Most newspeople aren’t allowed to engage in immediate or prolonged grief. We focus first on the job, no matter how grotesque, get it done, fall apart later, and then go right back to work.

If your newsroom was typical during those awful days, you’ve gone through a wave of round-the-clock shifts, general chaos, bad food, raw nerves and flaring tempers. You’ve also done lots of seat-of-the-pants writing, the kind that just flows out of you when you can’t even think, when all you really want to do is scream. Some of it may turn out to be your best work of the year. And some of it may be so bad, you’ll never want to look at it again.

Well, go ahead and pat yourself on the back for the good stuff, and forgive yourself for the bad stuff. 80 million people watched us and learned from us. Maybe a lot of what we did wasn’t pretty, but overall we should be very proud. We held ourselves together and helped the country do the same.

So, now what?

Newswriting will be different for awhile, perhaps a long while. A new seriousness is filtering through the business, and we need to adapt. The old ways just don’t make sense anymore.

With the attacks still gnawing at us and war taking shape, can you imagine filling a newscast today with car chases or a celebrity’s movements or similar stuff that now seems so trivial? Impossible.

It’s equally ludicrous, and now perhaps even morally offensive, given what we’ve been through, to demean any story by using trivial language.

• **SUPPLIED MATERIAL**

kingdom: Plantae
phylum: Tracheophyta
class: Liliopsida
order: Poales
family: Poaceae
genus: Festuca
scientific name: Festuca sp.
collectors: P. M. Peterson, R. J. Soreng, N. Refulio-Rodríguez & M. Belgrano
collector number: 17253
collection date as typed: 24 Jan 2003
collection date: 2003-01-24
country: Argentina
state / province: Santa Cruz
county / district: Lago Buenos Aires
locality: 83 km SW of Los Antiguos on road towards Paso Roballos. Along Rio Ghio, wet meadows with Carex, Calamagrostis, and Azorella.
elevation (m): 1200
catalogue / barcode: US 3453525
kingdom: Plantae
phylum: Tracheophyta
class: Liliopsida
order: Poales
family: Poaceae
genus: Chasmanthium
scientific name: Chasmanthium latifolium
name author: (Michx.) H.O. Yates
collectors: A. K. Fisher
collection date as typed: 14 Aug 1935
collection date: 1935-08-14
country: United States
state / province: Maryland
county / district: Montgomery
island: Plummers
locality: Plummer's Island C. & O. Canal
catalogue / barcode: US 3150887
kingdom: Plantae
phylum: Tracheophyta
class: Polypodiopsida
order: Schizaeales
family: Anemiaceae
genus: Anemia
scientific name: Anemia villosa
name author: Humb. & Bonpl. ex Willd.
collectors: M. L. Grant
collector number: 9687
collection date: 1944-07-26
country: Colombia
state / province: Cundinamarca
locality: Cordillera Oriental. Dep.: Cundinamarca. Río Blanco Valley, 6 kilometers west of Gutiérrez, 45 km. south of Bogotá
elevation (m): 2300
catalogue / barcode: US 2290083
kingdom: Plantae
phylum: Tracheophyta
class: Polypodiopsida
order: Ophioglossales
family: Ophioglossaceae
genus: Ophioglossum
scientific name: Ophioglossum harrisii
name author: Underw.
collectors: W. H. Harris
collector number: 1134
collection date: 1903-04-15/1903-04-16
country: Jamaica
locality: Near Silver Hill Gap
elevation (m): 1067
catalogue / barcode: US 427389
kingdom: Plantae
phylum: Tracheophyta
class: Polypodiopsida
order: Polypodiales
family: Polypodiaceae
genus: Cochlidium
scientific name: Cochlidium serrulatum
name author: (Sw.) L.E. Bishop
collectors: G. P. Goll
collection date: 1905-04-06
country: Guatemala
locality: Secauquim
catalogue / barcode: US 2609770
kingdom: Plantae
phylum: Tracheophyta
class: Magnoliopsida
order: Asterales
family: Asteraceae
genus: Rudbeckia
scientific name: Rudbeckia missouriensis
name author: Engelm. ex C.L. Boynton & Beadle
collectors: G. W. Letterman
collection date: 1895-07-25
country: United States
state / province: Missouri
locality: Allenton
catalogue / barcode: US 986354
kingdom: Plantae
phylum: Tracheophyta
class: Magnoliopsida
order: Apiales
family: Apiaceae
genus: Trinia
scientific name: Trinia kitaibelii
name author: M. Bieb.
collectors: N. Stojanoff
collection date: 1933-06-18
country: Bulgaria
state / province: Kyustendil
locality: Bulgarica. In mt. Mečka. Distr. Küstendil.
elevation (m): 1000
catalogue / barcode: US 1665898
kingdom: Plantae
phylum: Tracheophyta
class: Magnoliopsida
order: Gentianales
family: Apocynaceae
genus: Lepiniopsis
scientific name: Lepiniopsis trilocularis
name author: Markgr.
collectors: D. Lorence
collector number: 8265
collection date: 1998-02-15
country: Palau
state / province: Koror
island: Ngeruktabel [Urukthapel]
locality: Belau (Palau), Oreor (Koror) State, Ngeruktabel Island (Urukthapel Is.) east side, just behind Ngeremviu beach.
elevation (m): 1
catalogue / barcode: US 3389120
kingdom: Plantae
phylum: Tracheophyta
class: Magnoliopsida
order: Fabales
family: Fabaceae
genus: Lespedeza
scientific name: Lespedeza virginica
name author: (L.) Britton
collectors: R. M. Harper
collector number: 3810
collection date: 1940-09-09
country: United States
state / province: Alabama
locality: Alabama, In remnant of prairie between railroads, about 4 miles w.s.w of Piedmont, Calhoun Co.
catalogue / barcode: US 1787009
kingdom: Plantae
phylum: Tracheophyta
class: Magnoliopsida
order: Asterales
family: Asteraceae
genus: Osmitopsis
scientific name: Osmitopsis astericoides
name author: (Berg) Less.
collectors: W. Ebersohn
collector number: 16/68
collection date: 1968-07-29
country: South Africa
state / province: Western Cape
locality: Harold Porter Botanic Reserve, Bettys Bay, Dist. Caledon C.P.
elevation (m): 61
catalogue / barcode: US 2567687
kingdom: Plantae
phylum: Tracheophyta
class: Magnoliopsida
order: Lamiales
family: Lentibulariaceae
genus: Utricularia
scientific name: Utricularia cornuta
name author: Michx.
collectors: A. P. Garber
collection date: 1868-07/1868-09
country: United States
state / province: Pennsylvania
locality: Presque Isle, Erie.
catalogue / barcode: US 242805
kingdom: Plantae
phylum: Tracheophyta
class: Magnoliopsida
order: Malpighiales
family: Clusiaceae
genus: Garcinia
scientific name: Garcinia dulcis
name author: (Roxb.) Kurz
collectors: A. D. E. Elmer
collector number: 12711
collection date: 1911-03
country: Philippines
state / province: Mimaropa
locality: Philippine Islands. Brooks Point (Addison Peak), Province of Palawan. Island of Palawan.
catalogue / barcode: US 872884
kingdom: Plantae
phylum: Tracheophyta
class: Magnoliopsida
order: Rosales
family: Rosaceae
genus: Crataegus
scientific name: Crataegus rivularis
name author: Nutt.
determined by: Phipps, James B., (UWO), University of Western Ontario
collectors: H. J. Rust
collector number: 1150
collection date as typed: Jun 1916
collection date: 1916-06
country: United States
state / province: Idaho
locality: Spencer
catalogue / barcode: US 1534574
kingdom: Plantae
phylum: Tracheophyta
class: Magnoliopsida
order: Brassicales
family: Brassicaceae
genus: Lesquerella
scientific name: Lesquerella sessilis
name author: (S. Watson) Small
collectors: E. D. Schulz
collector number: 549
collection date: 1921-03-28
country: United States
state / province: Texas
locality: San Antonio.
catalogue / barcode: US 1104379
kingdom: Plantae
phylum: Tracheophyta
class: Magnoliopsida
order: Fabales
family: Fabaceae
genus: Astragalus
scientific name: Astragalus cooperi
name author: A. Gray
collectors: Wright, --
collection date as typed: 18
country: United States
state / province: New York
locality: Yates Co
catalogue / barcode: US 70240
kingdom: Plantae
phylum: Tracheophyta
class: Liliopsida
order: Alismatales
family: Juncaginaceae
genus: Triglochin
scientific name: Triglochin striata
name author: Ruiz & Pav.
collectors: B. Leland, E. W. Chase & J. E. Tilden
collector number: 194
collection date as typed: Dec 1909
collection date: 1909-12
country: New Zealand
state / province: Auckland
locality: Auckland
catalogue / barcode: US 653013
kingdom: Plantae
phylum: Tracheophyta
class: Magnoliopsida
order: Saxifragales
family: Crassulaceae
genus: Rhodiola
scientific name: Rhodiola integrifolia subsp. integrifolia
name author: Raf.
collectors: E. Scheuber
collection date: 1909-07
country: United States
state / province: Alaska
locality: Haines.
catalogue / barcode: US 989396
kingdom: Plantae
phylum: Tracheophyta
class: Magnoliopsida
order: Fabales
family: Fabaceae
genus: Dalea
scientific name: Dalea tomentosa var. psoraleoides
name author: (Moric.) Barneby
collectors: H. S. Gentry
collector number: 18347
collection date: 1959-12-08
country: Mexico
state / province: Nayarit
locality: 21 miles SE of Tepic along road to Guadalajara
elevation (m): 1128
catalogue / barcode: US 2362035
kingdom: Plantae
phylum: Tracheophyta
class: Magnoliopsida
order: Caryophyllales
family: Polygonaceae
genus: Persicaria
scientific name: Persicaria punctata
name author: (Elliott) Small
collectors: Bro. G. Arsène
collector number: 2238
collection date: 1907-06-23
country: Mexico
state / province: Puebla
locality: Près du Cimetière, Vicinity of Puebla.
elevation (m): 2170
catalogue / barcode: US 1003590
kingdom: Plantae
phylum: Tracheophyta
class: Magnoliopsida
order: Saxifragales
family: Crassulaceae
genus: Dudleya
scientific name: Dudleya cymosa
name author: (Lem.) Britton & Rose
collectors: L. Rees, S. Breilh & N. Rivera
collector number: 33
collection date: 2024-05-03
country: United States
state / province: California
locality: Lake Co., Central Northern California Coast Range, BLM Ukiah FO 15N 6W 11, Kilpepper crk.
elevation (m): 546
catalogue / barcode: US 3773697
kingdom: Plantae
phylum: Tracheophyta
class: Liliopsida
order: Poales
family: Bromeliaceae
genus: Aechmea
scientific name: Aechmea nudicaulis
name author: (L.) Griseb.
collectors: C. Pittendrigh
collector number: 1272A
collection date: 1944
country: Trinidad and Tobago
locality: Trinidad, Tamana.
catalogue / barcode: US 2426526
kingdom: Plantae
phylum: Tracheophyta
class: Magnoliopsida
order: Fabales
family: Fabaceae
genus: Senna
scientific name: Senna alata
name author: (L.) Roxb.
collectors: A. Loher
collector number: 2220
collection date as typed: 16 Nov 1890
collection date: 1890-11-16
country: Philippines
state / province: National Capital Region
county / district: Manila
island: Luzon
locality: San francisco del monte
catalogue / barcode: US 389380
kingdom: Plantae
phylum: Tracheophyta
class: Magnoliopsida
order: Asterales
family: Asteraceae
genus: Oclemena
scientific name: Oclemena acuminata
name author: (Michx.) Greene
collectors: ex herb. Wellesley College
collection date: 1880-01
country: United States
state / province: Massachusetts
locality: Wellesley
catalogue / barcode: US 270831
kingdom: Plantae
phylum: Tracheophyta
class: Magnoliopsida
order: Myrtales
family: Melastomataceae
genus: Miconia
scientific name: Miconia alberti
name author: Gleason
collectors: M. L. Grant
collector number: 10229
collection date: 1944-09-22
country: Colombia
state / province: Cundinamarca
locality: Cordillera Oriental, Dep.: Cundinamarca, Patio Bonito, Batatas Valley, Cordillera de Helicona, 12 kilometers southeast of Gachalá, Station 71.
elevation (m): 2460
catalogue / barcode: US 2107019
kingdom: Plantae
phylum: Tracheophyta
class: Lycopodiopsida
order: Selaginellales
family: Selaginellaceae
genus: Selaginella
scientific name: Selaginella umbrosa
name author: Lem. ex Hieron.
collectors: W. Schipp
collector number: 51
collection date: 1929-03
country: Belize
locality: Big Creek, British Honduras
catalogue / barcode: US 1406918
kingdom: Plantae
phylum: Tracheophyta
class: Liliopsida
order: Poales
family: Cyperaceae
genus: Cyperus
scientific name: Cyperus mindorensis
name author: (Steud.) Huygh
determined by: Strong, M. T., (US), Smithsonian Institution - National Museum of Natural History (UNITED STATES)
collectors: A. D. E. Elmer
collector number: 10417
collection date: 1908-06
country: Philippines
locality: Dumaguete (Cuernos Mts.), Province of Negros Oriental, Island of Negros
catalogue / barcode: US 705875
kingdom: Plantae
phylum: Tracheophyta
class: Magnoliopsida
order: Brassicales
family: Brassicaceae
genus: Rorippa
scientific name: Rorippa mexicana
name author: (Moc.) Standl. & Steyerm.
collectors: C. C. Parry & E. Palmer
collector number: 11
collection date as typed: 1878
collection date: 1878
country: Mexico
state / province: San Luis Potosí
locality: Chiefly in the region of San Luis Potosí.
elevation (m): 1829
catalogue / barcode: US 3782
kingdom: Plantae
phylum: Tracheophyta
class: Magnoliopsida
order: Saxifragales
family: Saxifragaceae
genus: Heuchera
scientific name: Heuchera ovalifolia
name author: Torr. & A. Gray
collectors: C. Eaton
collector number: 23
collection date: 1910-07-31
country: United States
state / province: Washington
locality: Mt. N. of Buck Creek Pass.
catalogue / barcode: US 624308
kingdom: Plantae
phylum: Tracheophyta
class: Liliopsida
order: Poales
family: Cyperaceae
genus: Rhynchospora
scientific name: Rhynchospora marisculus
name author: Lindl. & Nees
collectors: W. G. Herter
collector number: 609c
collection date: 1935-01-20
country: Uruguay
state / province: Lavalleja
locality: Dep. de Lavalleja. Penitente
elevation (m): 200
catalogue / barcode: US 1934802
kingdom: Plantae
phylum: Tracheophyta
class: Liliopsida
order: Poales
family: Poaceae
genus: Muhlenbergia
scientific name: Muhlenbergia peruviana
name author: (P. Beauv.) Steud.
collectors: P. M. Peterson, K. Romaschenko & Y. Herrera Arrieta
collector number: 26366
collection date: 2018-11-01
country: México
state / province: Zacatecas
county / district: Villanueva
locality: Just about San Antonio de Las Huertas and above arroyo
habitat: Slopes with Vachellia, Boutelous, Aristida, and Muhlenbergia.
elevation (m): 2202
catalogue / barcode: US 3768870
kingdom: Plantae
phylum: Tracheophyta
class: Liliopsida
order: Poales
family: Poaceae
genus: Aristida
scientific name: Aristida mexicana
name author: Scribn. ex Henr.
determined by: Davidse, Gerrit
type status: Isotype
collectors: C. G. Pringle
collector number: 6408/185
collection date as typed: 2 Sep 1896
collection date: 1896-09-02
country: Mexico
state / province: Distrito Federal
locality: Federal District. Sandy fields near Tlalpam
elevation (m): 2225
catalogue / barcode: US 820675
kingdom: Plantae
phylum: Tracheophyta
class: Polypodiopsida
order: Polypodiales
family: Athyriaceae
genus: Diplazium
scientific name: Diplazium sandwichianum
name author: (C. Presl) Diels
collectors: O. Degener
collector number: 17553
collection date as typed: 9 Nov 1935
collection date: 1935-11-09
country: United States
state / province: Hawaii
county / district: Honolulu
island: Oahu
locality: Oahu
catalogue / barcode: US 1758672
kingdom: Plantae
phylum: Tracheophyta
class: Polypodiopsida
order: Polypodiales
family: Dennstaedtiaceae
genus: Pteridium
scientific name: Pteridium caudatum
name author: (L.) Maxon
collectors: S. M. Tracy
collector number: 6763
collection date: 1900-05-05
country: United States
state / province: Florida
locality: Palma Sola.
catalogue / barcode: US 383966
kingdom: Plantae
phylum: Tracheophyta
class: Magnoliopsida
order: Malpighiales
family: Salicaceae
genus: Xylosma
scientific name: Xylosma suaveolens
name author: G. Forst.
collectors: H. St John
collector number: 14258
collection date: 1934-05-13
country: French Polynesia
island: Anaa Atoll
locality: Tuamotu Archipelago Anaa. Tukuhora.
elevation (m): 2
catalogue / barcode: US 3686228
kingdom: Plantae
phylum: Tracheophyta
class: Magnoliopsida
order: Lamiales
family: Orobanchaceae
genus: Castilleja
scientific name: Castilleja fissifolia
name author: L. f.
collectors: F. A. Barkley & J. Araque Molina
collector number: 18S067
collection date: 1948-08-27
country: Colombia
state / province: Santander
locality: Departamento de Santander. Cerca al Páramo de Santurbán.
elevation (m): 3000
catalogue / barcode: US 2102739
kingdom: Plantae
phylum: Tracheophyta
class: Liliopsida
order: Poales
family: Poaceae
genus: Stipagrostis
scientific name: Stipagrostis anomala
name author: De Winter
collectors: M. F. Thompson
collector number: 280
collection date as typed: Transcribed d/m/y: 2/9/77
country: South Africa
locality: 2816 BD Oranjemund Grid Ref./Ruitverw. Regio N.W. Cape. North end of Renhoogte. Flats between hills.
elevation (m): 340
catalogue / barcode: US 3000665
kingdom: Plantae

• **THE TASKS**
- a) From the piece on newsroom writing, reproduce word for word the part that opens with the words containing "If your newsroom" and closes with "at it again.".
- b) In the piece on newsroom writing, what makes up the wave that a typical newsroom went through during those awful days? List each item.

• **OUTPUTS IN ORDER**
- a)
If your newsroom was typical during those awful days, you’ve gone through a wave of round-the-clock shifts, general chaos, bad food, raw nerves and flaring tempers. You’ve also done lots of seat-of-the-pants writing, the kind that just flows out of you when you can’t even think, when all you really want to do is scream. Some of it may turn out to be your best work of the year. And some of it may be so bad, you’ll never want to look at it again.

- b)
- round-the-clock shifts
- general chaos
- bad food
- raw nerves
- flaring tempers